I know Annie was unmarried, and already well into her 50s when I was born. She resided in the other side of our house, a symmetrical three-floor duplex built by my ancestors during a time in history when nobody thought the ways of the world would ever change and family members would always just live together in the same house.
Annie was a Home Economics teacher at the local junior high, spoke in a voice that sounded like her tongue was caught in a fan and would tear down hell on me should she find occasion. Whenever I tried to help out with any chore as simple as putting a book back into a shelf, I'd be reprimanded, "That doesn't go there!" or "Why can't you just figure it out?" As a result, I thought I was a frustrating nuisance, of little use to anyone. I was probably about only 5 or 6 years old. She moved me in profound and scarring, hurtful ways when I was so young, and made me feel incompetent, a word I didn't know at the time. Glimpsing upon that grand old mirror of reflection, I don't think she liked men very much at all: I guess I was just a male, such as any other and as the male sex never appeared to be of much use to her, why should I be any different or she be of any fault for that matter? Nonetheless, to me as a child, she was a bitch of the first water.

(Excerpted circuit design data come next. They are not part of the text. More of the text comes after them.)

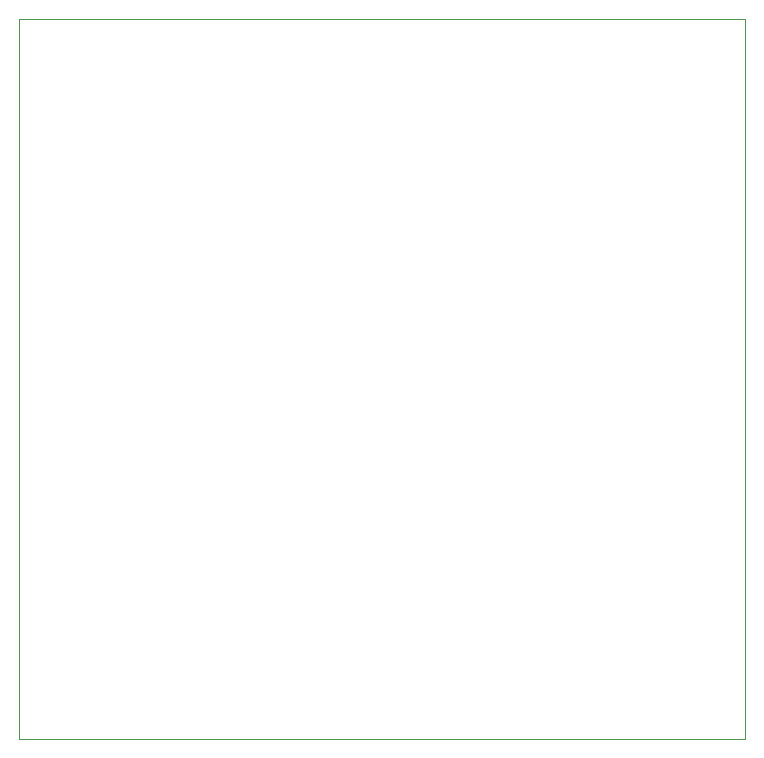
<source format=gbr>
%TF.GenerationSoftware,KiCad,Pcbnew,7.0.9*%
%TF.CreationDate,2025-09-04T13:27:59+02:00*%
%TF.ProjectId,Kicad_Projet_Sons_HW896_V1,4b696361-645f-4507-926f-6a65745f536f,rev?*%
%TF.SameCoordinates,Original*%
%TF.FileFunction,Profile,NP*%
%FSLAX46Y46*%
G04 Gerber Fmt 4.6, Leading zero omitted, Abs format (unit mm)*
G04 Created by KiCad (PCBNEW 7.0.9) date 2025-09-04 13:27:59*
%MOMM*%
%LPD*%
G01*
G04 APERTURE LIST*
%TA.AperFunction,Profile*%
%ADD10C,0.100000*%
%TD*%
G04 APERTURE END LIST*
D10*
X115800000Y-108100000D02*
X115800000Y-47100000D01*
X115800000Y-47100000D02*
X177300000Y-47100000D01*
X177300000Y-108100000D02*
X115800000Y-108100000D01*
X177300000Y-47100000D02*
X177300000Y-108100000D01*
M02*

</source>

As memory fits over years such as sheets that I could never properly tuck into the beds on her side of the house, this is what is also true: Annie crafted cookies from scratch, baked buttery pork chops with crushed Ritz crackers, sauteed kielbasa with an orange sauce from Hickory Farms, made grilled cheeses in a new-fangled sandwich press, slathered molasses pantry cookies with cream cheese and in my hometown of Dover, NH, introduced me to the simple wonder of bagels and scones.
Annie also made scrambled eggs, the best scrambled eggs, as I stood on tip-toe to the stove top, to observe. She cracked the eggs into a bowl with abandon, adding butter, salt, pepper and milk, rapidly mixing the ingredients all together with a fork before they were poured into a bubbling, buttered skillet and formed into large curds that created scrambled eggs. Pepperidge Farm white bread was already in the toaster, and popped out, ready to be buttered, just when the eggs were done, to make the perfect sandwich.
Over 30 years later the memories filter through me. I still question what on earth was I to make of her aching, finicky and elegant net, just out of reach, cast over my childhood, stretching only as far as the state lines, perhaps as far as Boston. But as I sat in my apartment on a recent Chelsea morning in New York eating my eggy sandwich on perfectly toasted Pepperidge Farm bread, with way too much butter and thoughts of other mornings, brightly lit, sitting in a childhood nook for breakfast, I couldn't help but feel Annie around me, perhaps even looking down, although I didn't picture her smiling. Despite whatever she tried or didn't try to do, she taught me how to make scrambled eggs.
P.S. Somewhere back in the 90's Annie gave me her Reader's Digest Secrets of Better Cooking cookbook, and I'm still not sure why, other than she had heard I had finally learned to cook, maybe. I absolutely cherish it. Her personal recipe (and God knows our family's favorite) for Disappearing Marshmallow Brownies is tucked in the pages, handwritten in spidery script on lined yellow paper. I don't think anybody really knows where it came from. I've made the brownies many times, only once or twice really successfully, the way she used to make them. But before she died a few years ago, she tried a batch that I had made. She chewed carefully and from her chair, glassy-eyed and unfocused, said she'd give it a "B".
That was one of the last things she said to me, if not the final thing, apart from goodbye, that day, if ever.
You had the eggs, I had the peanuts. The critics do stand out. Maybe they push us in spite of themselves.